Glossary · Regulation & compliance
What is AML (Anti-Money Laundering)?
The legal framework requiring financial institutions to detect and report transactions tied to criminal activity. Drives KYC requirements, suspicious-activity reports, and many of crypto's regulatory frictions.
Last updated April 30, 2026
How it works
AML in the US is governed primarily by the Bank Secrecy Act (1970) and its post-9/11 expansions in the USA PATRIOT Act. Regulated entities — banks, securities firms, crypto exchanges classified as Money Services Businesses (MSBs) — must:
- Verify customer identities at onboarding (the KYC requirement)
- Monitor transactions for unusual patterns
- File Suspicious Activity Reports (SARs) with FinCEN when red flags appear
- File Currency Transaction Reports (CTRs) for cash transactions over $10,000
- Maintain records for 5+ years
- Train employees on detection
- Designate a compliance officer
Failure to comply can result in massive fines.
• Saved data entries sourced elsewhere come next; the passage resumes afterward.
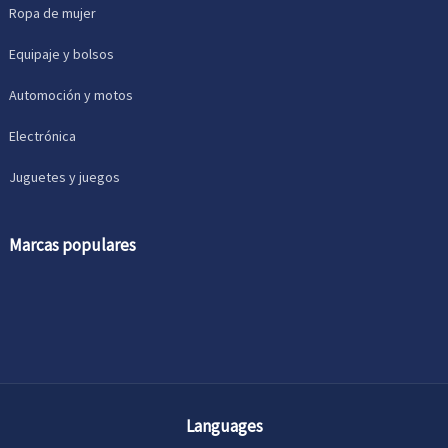
Ropa de mujer
Equipaje y bolsos
Automoción y motos
Electrónica
Juguetes y juegos
Marcas populares
Languages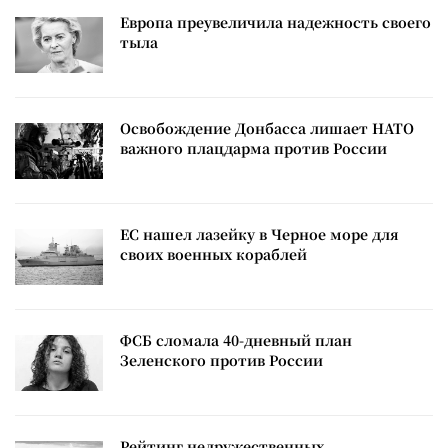
Европа преувеличила надежность своего
тыла
Освобождение Донбасса лишает НАТО
важного плацдарма против России
ЕС нашел лазейку в Черное море для
своих военных кораблей
ФСБ сломала 40-дневный план
Зеленского против России
Рейтинг недружественных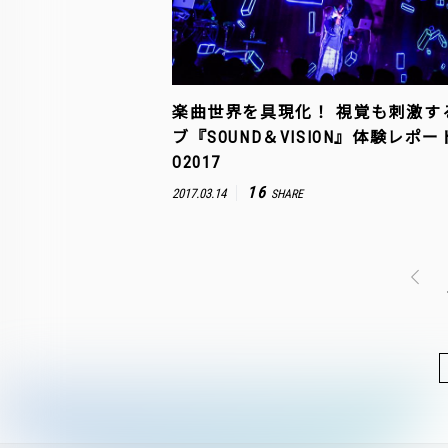
楽曲世界を具現化！ 視覚も刺激す
ブ『SOUND＆VISION』体験レポート
O2017
16
2017.03.14
SHARE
Binance paid $4.3B in 2023 to settle US AML violations. HSBC paid $1.9B in 2012 for laundering Mexican drug cartel money.
What constitutes a "red flag" is broadly interpretive but includes:
- Large cash deposits or withdrawals just under reporting thresholds (structuring)
- Funds from high-risk jurisdictions (sanctioned countries, FATF blacklist)
- Rapid movement of funds through many accounts
- Customer behavior inconsistent with declared business or income
- Connection to known illicit-activity addresses (in crypto)
Example
A typical AML flow at a US crypto exchange:
- New user signs up, completes KYC (driver's license, selfie, SSN)
- Compliance system runs name through OFAC sanctions list, checks PEP databases
- User's deposits and trading activity feed into transaction-monitoring software
- System flags: user is wiring in $50k weekly from an account that's never funded the exchange before, then immediately moving USDC out to a wallet associated with a sanctioned mixer
- Compliance officer reviews; if confirmed suspicious, files a SAR with FinCEN
- FinCEN may share with FBI/IRS-CI; user is generally not notified
The whole system runs in the background and generates millions of SARs annually. Most are filed but never investigated; the ones that lead anywhere often inform multi-month money laundering or sanctions cases.
Why it matters
AML compliance shapes much of how US crypto users interact with the system:
- Why exchanges KYC. Required by law. Skipping KYC on a regulated US exchange isn't an option.
- Why exchanges restrict deposits/withdrawals to certain addresses. Tornado Cash sanctions made specific Ethereum addresses untouchable for US-regulated entities. Exchanges screen incoming and outgoing addresses against OFAC lists.
- Why "international" platforms gate US users. Operating in the US with US customers triggers FinCEN registration and full AML obligations. Many platforms geofence the US to avoid the cost.
- Why peer-to-peer crypto activity isn't AML-regulated the same way. Self-custody to self-custody transfers don't pass through a Money Services Business. The IRS still wants to know about taxable events; FinCEN doesn't get a transaction-monitoring view.
- Travel Rule extension to crypto. The 2022 update of FATF's Travel Rule requires VASPs (virtual asset service providers) to share originator/beneficiary info on transfers above $1,000–3,000. Implementation is still patchy globally.
For everyday users: AML obligations are mostly invisible — KYC at signup, occasional account questions about source of funds for large deposits, reports to the IRS at year-end. Behavior that triggers heightened review: large unexplained deposits, withdrawals to addresses with sanctions associations, rapid in-out activity that looks like layering. None of this is hostile to legitimate users; it's just the regulated environment exchanges operate in.